Algorithms Mol Biol. 2012 May 2;7(1):12. doi: 10.1186/1748-7188-7-12.
The dramatic fall in the cost of genomic sequencing, and the increasing convenience of distributed cloud computing resources, positions the MapReduce coding pattern as a cornerstone of scalable bioinformatics algorithm development. In some cases an algorithm will find a natural distribution via use of map functions to process vectorized components, followed by a reduce of aggregate intermediate results. However, for some data analysis procedures such as sequence analysis, a more fundamental reformulation may be required.
In this report we describe a solution to sequence comparison that can be thoroughly decomposed into multiple rounds of map and reduce operations. The route taken makes use of iterated maps, a fractal analysis technique, that has been found to provide a "alignment-free" solution to sequence analysis and comparison. That is, a solution that does not require dynamic programming, relying on a numeric Chaos Game Representation (CGR) data structure. This claim is demonstrated in this report by calculating the length of the longest similar segment by inspecting only the USM coordinates of two analogous units: with no resort to dynamic programming.
The procedure described is an attempt at extreme decomposition and parallelization of sequence alignment in anticipation of a volume of genomic sequence data that cannot be met by current algorithmic frameworks.
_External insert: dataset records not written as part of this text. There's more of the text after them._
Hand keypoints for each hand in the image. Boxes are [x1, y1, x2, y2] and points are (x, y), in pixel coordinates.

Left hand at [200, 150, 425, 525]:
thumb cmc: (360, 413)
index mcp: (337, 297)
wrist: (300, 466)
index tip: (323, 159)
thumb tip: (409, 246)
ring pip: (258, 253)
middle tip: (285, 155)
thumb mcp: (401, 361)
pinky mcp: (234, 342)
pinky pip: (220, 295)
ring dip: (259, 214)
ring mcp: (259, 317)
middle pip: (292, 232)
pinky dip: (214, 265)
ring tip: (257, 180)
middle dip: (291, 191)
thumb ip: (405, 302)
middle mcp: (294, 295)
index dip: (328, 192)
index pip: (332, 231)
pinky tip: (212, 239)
The solution found is delivered with a browser-based application (webApp), highlighting the browser's emergence as an environment for high performance distributed computing.
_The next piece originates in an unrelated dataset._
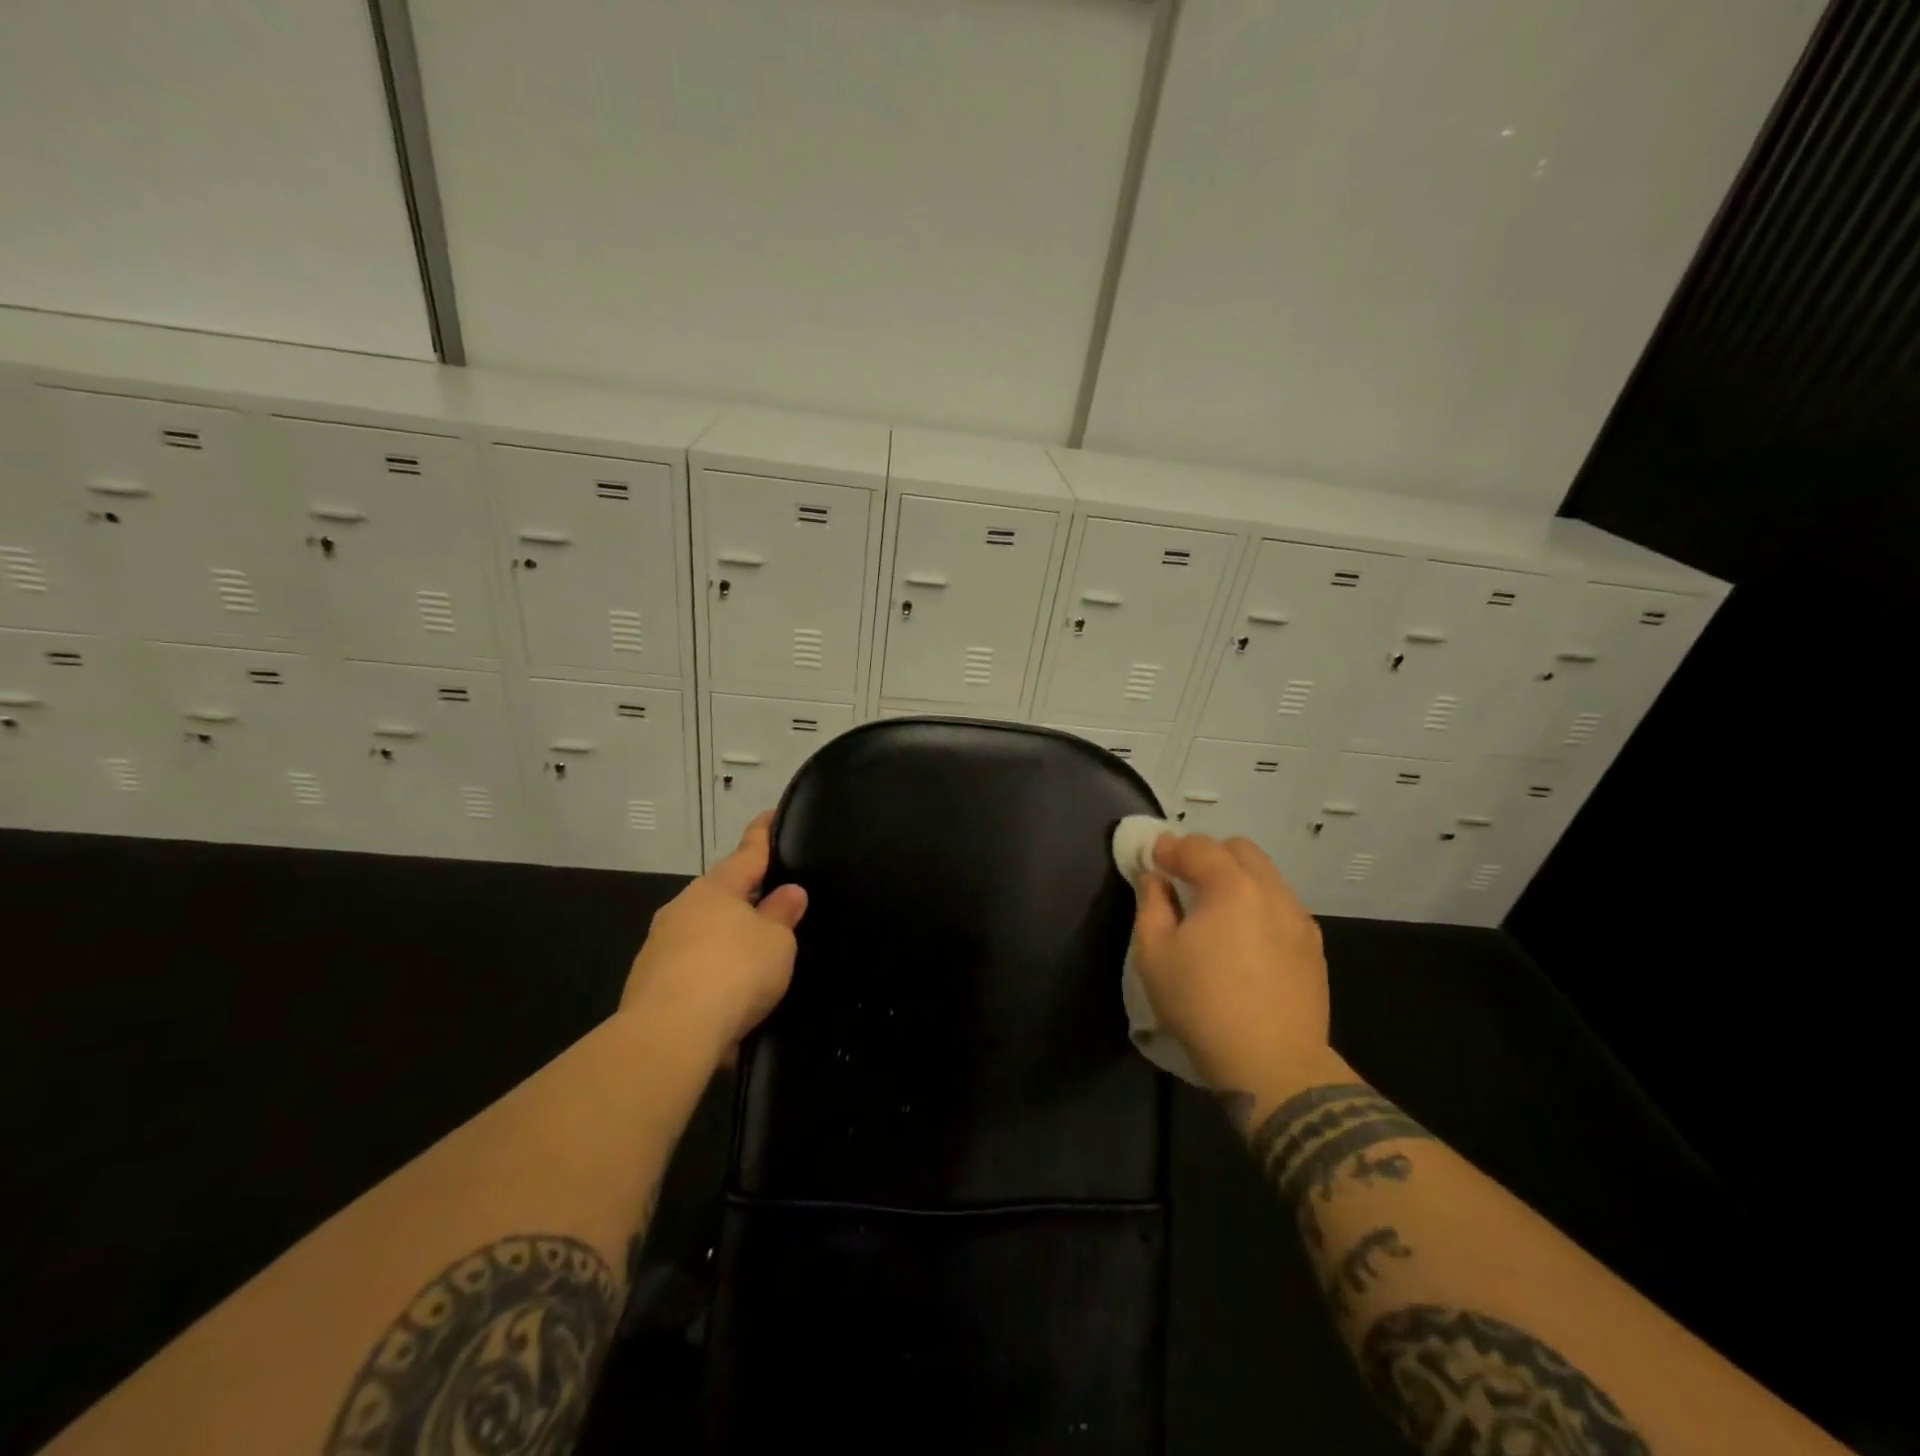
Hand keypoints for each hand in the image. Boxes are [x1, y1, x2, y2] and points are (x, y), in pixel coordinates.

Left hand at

Public distribution of accompanying software library with open source and version control at http://usm.github.com. Also available as a webApp through Google Chrome's WebStore http://chrome.google.com/webstore: search with "usm".
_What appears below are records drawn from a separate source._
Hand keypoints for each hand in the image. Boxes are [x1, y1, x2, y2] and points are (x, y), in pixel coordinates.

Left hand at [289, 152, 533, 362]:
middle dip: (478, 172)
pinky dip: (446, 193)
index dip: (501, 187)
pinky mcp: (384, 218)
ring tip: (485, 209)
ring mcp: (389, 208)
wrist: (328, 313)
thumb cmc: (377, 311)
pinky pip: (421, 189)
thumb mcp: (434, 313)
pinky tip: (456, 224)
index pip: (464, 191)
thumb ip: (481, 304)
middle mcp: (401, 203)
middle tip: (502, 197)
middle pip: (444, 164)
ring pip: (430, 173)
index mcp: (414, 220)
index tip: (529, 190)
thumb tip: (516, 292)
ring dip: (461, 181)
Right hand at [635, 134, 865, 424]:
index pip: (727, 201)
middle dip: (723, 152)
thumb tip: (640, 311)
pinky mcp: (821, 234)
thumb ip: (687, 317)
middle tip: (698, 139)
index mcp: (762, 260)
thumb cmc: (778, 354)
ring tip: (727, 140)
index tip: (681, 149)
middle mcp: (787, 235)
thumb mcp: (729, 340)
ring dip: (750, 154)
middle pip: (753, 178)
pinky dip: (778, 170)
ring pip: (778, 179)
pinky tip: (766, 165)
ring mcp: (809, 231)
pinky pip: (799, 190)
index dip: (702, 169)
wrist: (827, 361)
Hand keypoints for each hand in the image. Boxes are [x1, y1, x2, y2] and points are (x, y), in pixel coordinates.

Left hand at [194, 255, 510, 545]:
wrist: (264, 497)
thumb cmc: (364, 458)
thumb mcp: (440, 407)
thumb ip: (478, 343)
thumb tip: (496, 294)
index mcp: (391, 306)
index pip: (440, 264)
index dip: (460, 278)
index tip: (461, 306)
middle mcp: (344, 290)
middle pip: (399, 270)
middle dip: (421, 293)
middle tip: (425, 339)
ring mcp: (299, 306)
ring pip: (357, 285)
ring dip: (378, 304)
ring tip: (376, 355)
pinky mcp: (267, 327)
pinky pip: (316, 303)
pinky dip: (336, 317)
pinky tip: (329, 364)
基因组测序成本的急剧下降,以及分布式云计算资源日益增加的便利性,使得MapReduce编码模式成为可扩展生物信息学算法开发的基石。在某些情况下,算法将通过使用映射函数来处理向量化组件找到自然分布,随后对聚合中间结果进行归约。然而,对于一些数据分析过程,如序列分析,可能需要更根本的重新表述。
在本报告中,我们描述了一种序列比较的解决方案,该方案可以彻底分解为多轮映射和归约操作。所采用的方法利用了迭代映射,这是一种分形分析技术,已被发现可为序列分析和比较提供“无比对”解决方案。也就是说,一种不需要动态规划的解决方案,依赖于数字混沌游戏表示(CGR)数据结构。本报告通过仅检查两个类似单元的USM坐标来计算最长相似片段的长度来证明这一说法:无需借助动态规划。
所描述的过程是对序列比对进行极端分解和并行化的尝试,以应对当前算法框架无法处理的大量基因组序列数据。找到的解决方案通过基于浏览器的应用程序(webApp)提供,突出了浏览器作为高性能分布式计算环境的出现。